(Items from a dataset)
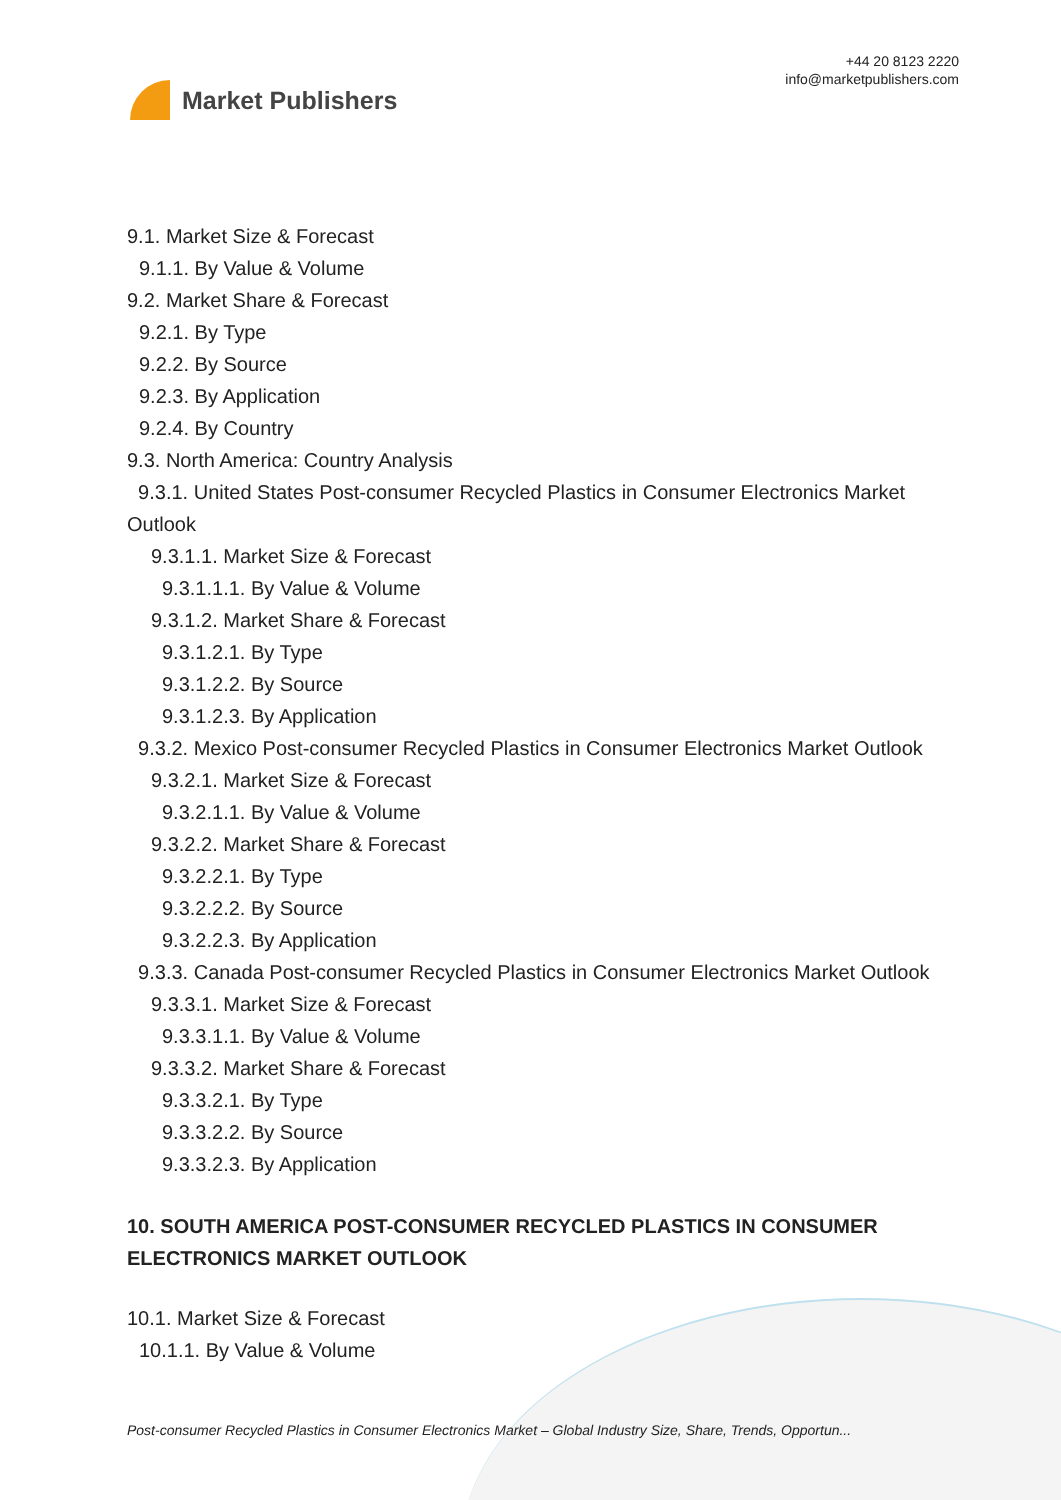Market Publishers
+44 20 8123 2220
info@marketpublishers.com
9.1. Market Size & Forecast
9.1.1. By Value & Volume
9.2. Market Share & Forecast
9.2.1. By Type
9.2.2. By Source
9.2.3. By Application
9.2.4. By Country
9.3. North America: Country Analysis
9.3.1. United States Post-consumer Recycled Plastics in Consumer Electronics Market Outlook
9.3.1.1. Market Size & Forecast
9.3.1.1.1. By Value & Volume
9.3.1.2. Market Share & Forecast
9.3.1.2.1. By Type
9.3.1.2.2. By Source
9.3.1.2.3. By Application
9.3.2. Mexico Post-consumer Recycled Plastics in Consumer Electronics Market Outlook
9.3.2.1. Market Size & Forecast
9.3.2.1.1. By Value & Volume
9.3.2.2. Market Share & Forecast
9.3.2.2.1. By Type
9.3.2.2.2. By Source
9.3.2.2.3. By Application
9.3.3. Canada Post-consumer Recycled Plastics in Consumer Electronics Market Outlook
9.3.3.1. Market Size & Forecast
9.3.3.1.1. By Value & Volume
9.3.3.2. Market Share & Forecast
9.3.3.2.1. By Type
9.3.3.2.2. By Source
9.3.3.2.3. By Application
10. SOUTH AMERICA POST-CONSUMER RECYCLED PLASTICS IN CONSUMER ELECTRONICS MARKET OUTLOOK
10.1. Market Size & Forecast
10.1.1. By Value & Volume
Post-consumer Recycled Plastics in Consumer Electronics Market – Global Industry Size, Share, Trends, Opportun...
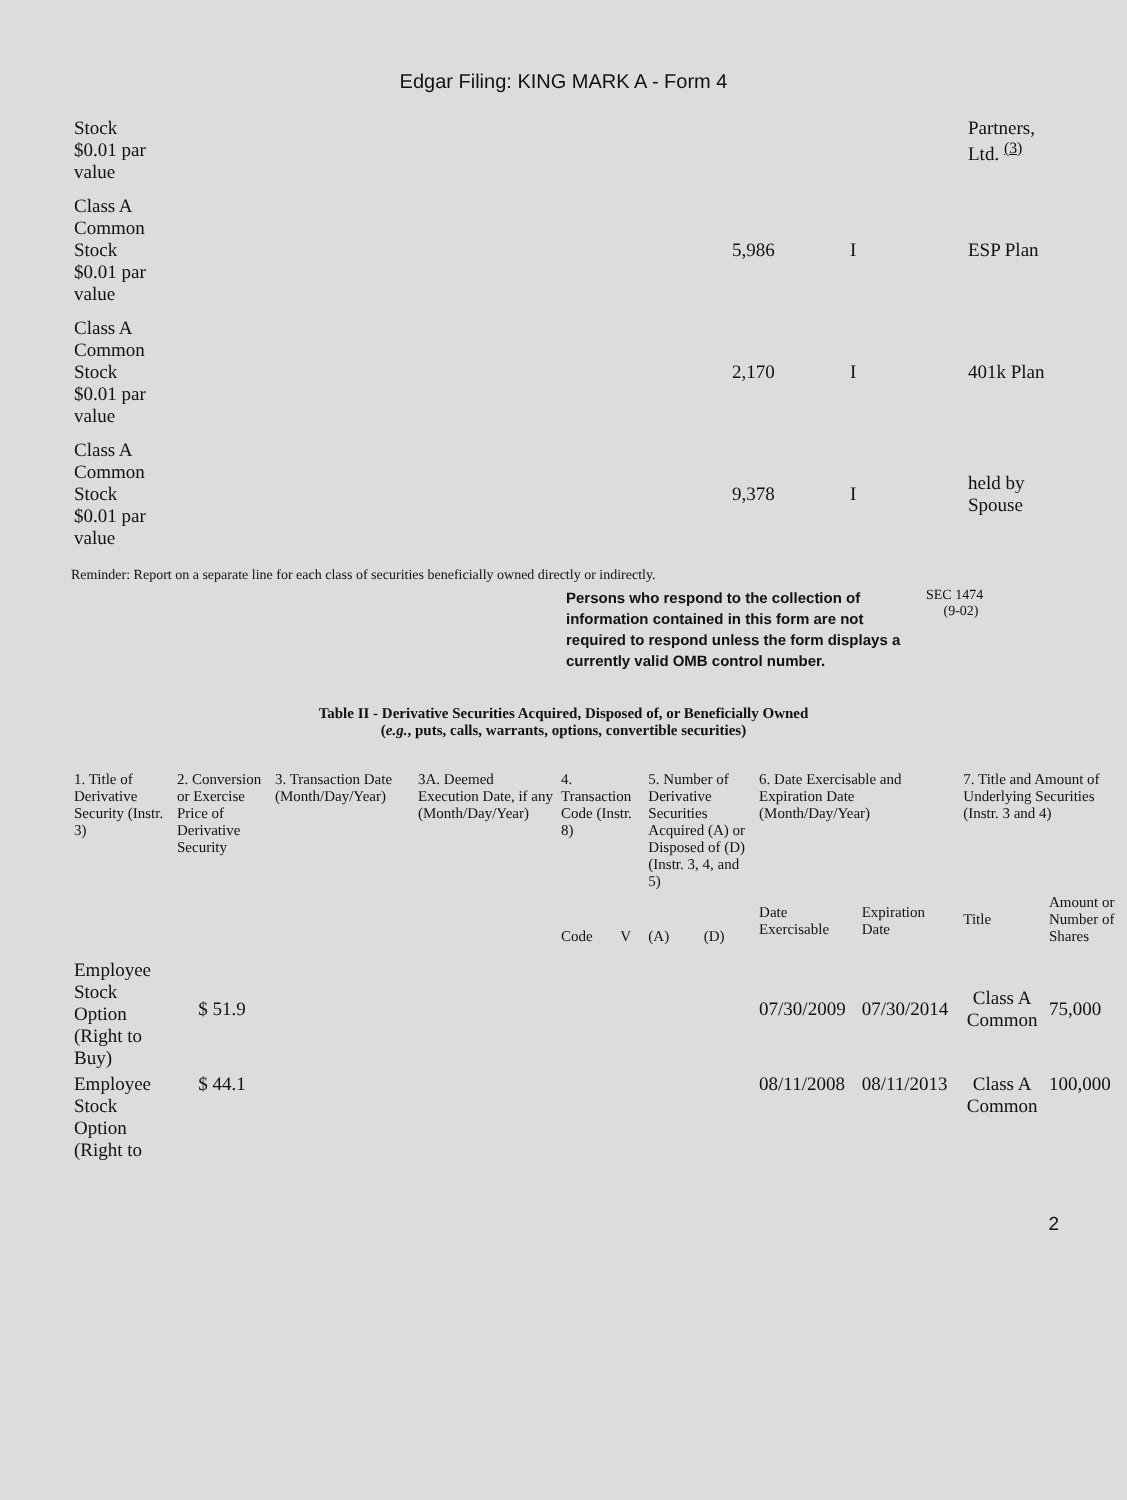Edgar Filing: KING MARK A - Form 4
| Stock $0.01 par value | | | Partners, Ltd. <sup>(3)</sup> |
| Class A Common Stock $0.01 par value | 5,986 | I | ESP Plan |
| Class A Common Stock $0.01 par value | 2,170 | I | 401k Plan |
| Class A Common Stock $0.01 par value | 9,378 | I | held by Spouse |
Reminder: Report on a separate line for each class of securities beneficially owned directly or indirectly.
Persons who respond to the collection of information contained in this form are not required to respond unless the form displays a currently valid OMB control number.
SEC 1474
(9-02)
Table II - Derivative Securities Acquired, Disposed of, or Beneficially Owned
(e.g., puts, calls, warrants, options, convertible securities)
| 1. Title of Derivative Security (Instr. 3) | 2. Conversion or Exercise Price of Derivative Security | 3. Transaction Date (Month/Day/Year) | 3A. Deemed Execution Date, if any (Month/Day/Year) | 4. Transaction Code (Instr. 8) | | 5. Number of Derivative Securities Acquired (A) or Disposed of (D) (Instr. 3, 4, and 5) | | 6. Date Exercisable and Expiration Date (Month/Day/Year) | | 7. Title and Amount of Underlying Securities (Instr. 3 and 4) | |
| --- | --- | --- | --- | --- | --- | --- | --- | --- | --- | --- | --- |
| | | | | Code | V | (A) | (D) | Date Exercisable | Expiration Date | Title | Amount or Number of Shares |
| Employee Stock Option (Right to Buy) | $ 51.9 | | | | | | | 07/30/2009 | 07/30/2014 | Class A Common | 75,000 |
| Employee Stock Option (Right to | $ 44.1 | | | | | | | 08/11/2008 | 08/11/2013 | Class A Common | 100,000 |
2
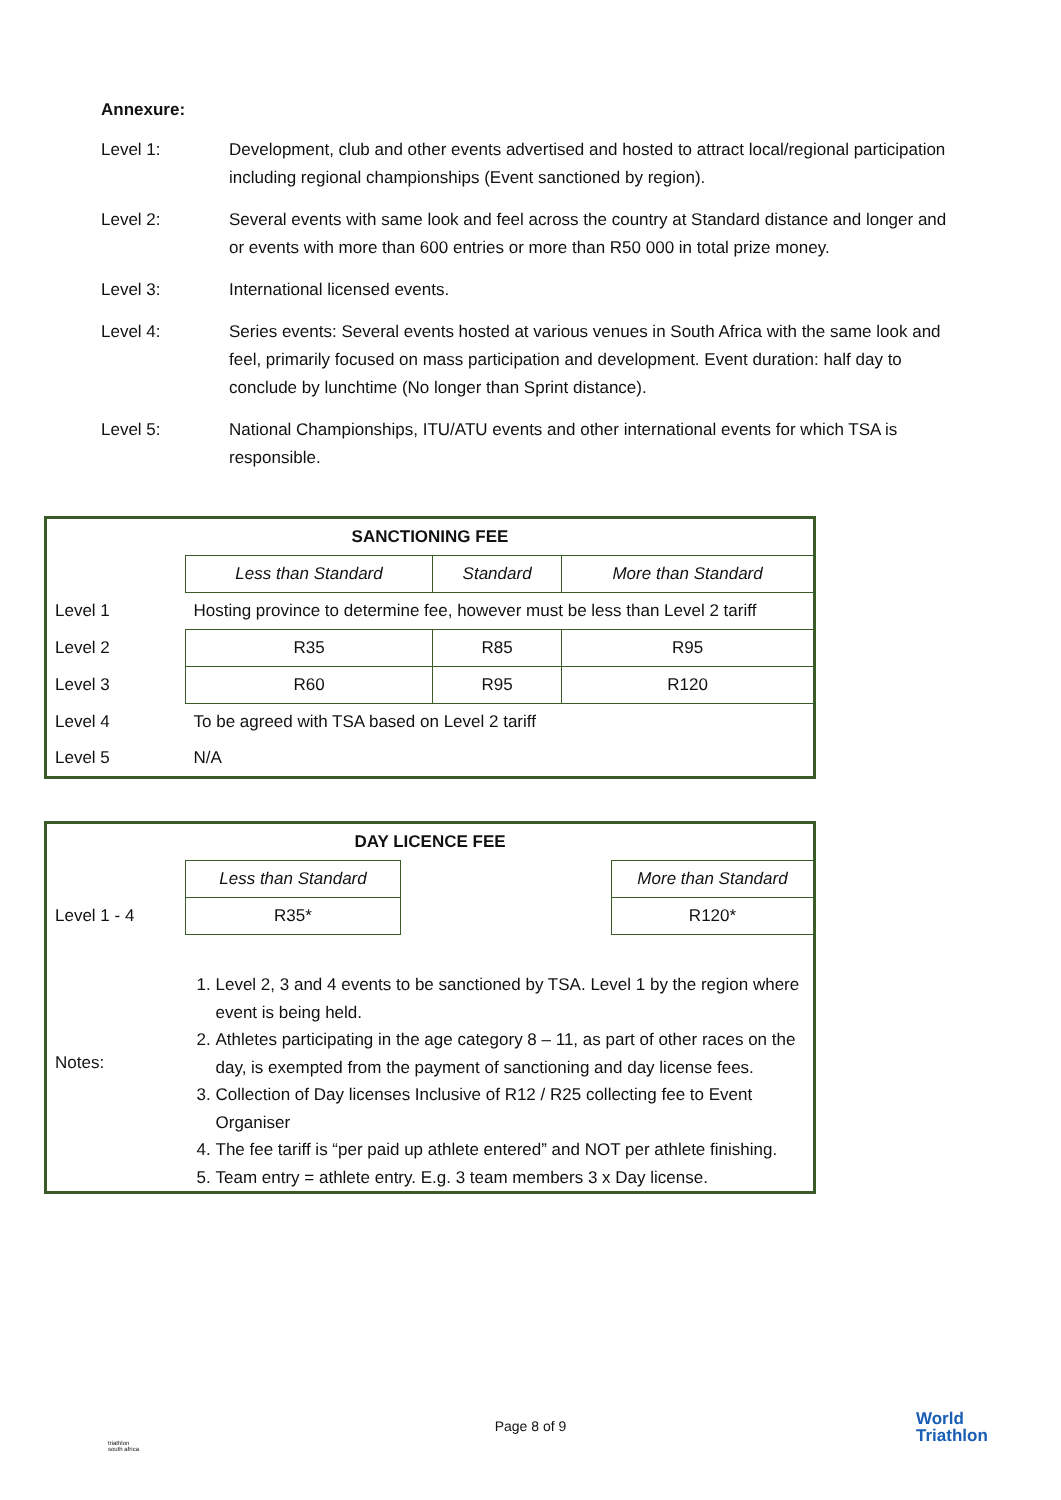Annexure:
Level 1: Development, club and other events advertised and hosted to attract local/regional participation including regional championships (Event sanctioned by region).
Level 2: Several events with same look and feel across the country at Standard distance and longer and or events with more than 600 entries or more than R50 000 in total prize money.
Level 3: International licensed events.
Level 4: Series events: Several events hosted at various venues in South Africa with the same look and feel, primarily focused on mass participation and development. Event duration: half day to conclude by lunchtime (No longer than Sprint distance).
Level 5: National Championships, ITU/ATU events and other international events for which TSA is responsible.
| SANCTIONING FEE | | | |
| | Less than Standard | Standard | More than Standard |
| Level 1 | Hosting province to determine fee, however must be less than Level 2 tariff | | |
| Level 2 | R35 | R85 | R95 |
| Level 3 | R60 | R95 | R120 |
| Level 4 | To be agreed with TSA based on Level 2 tariff | | |
| Level 5 | N/A | | |
| DAY LICENCE FEE | | | |
| | Less than Standard | | More than Standard |
| Level 1 - 4 | R35* | | R120* |
| Notes: | 1. Level 2, 3 and 4 events to be sanctioned by TSA. Level 1 by the region where event is being held. 2. Athletes participating in the age category 8 – 11, as part of other races on the day, is exempted from the payment of sanctioning and day license fees. 3. Collection of Day licenses Inclusive of R12 / R25 collecting fee to Event Organiser 4. The fee tariff is “per paid up athlete entered” and NOT per athlete finishing. 5. Team entry = athlete entry. E.g. 3 team members 3 x Day license. | | |
Page 8 of 9
World
Triathlon
triathlon
south africa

Try it: Find "Forecast" in the data above. Report each line where it appears.

Completed task:
9.1. Market Size & Forecast
9.2. Market Share & Forecast
9.3.1.1. Market Size & Forecast
9.3.1.2. Market Share & Forecast
9.3.2.1. Market Size & Forecast
9.3.2.2. Market Share & Forecast
9.3.3.1. Market Size & Forecast
9.3.3.2. Market Share & Forecast
10.1. Market Size & Forecast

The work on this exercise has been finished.